DESCRIPCIÓN DEL EJERCICIO – Por favor, escribe lo que sigue a la última oración del relato sobre los días de playa.

TEXTO FUENTE –
El trayecto hacia la playa no duraba más de media hora, pero para mí era una eternidad. Cada año esperaba con ansias el momento en que sabía que el mar aparecería a lo lejos, oscuro y denso. Bajarme del Chevrolet para sentir el roce de la arena negra, compacta y húmeda bajo mis pies es inolvidable.
Andrea, Onésimo, María Cristina y yo pasábamos el día bajo una carpa improvisada con cuatro palos y una tela azul raída con algunos agujeros. Nos untábamos el cuerpo con aceite Copertone número 4, del que vendía mi tío Vicente, y devorábamos con gusto el vasito de camarones con salsa rosada que venden en la playa.
A mí me gustaba enterrarme bajo la arena negra porque sabía que la espuma de las olas me liberaría dulcemente de mi pequeña prisión. Con el pelo enmarañado y sucio corría por la orilla y me sumergía en el mar para limpiarme. El agua no solo me refrescaba, también me convencía de que en el mar podía deshacerme de cualquier cosa que pudiera pesarme.
Al atardecer me deslumbraba observar durante un instante la delgada línea en la que se unen el cielo y el mar. Me parecía fascinante poder apreciar la curva de la tierra y en ese momento creía que Dios era perfecto, como decía mi abuela.

[Registros de una fuente de datos]
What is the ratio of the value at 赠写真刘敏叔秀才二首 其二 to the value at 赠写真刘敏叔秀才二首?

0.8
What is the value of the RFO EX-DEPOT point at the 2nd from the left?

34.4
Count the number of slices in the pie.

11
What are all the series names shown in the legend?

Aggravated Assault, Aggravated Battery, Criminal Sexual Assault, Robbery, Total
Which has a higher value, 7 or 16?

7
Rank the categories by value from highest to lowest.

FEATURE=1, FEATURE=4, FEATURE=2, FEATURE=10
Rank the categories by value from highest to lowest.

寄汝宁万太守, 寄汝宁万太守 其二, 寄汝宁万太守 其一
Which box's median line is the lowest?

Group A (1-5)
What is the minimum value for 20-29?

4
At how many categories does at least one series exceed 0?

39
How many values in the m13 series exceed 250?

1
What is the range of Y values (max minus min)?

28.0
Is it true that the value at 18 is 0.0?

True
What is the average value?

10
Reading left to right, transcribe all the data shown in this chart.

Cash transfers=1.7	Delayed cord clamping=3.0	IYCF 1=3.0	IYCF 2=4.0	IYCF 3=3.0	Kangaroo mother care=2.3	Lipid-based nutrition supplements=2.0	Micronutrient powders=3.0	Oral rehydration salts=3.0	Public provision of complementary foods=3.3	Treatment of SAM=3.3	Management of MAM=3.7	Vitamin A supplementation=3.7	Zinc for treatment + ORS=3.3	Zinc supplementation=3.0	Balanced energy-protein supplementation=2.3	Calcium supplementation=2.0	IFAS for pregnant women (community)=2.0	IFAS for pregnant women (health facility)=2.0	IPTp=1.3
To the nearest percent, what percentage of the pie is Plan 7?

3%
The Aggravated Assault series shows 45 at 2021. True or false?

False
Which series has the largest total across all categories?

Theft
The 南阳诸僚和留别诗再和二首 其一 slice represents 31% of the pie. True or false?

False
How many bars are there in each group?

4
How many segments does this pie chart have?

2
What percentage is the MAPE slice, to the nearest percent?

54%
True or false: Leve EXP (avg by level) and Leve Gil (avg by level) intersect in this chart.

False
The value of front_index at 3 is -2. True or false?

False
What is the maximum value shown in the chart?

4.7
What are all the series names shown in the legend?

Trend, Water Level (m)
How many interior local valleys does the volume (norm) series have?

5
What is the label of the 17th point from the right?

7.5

CASILLA DE RESPUESTA –
Hace unos días estuve en Barcelona y fui a la playa con la misma sensación que tenía cuando era niña. Iba en el metro emocionada porque por fin, después de varios meses de encierro, podía sentarme frente al mar para ver de nuevo la inflexión en el horizonte. El trayecto del hotel a la playa en metro es bastante corto, pero era inevitable sentir la misma ansiedad que sentía cuando era pequeña. Quince minutos de eternidad.
Con la mascarilla puesta y la frente sudada procuraba no acercarme demasiado a los otros pasajeros del vagón, pero los observaba como lo hacía camino a la playa en Barranquilla, solo que allí no había vendedores ambulantes. Estaban los turistas con los calcetines casi hasta la rodilla, parejas besándose sin pudor y adolescentes ruidosos. No sé si alguno de ellos ha podido percibir la redondez del mundo que habitamos, pero estoy segura de que todos íbamos con la intención de quitarnos de encima el peso del encierro de estos últimos meses.
En la playa leía Mirarse de frente, un libro de Vivian Gornick. 150 páginas en las que la escritora hace un repaso de su vida y ofrece al lector una singular mirada sobre la soledad, según dice la contraportada. Yo agregaría que también hace un análisis sobre la muerte de la ilusión en el amor, la amistad y las causas que nos conmueven. El desencanto como una herramienta de primera mano para vivir.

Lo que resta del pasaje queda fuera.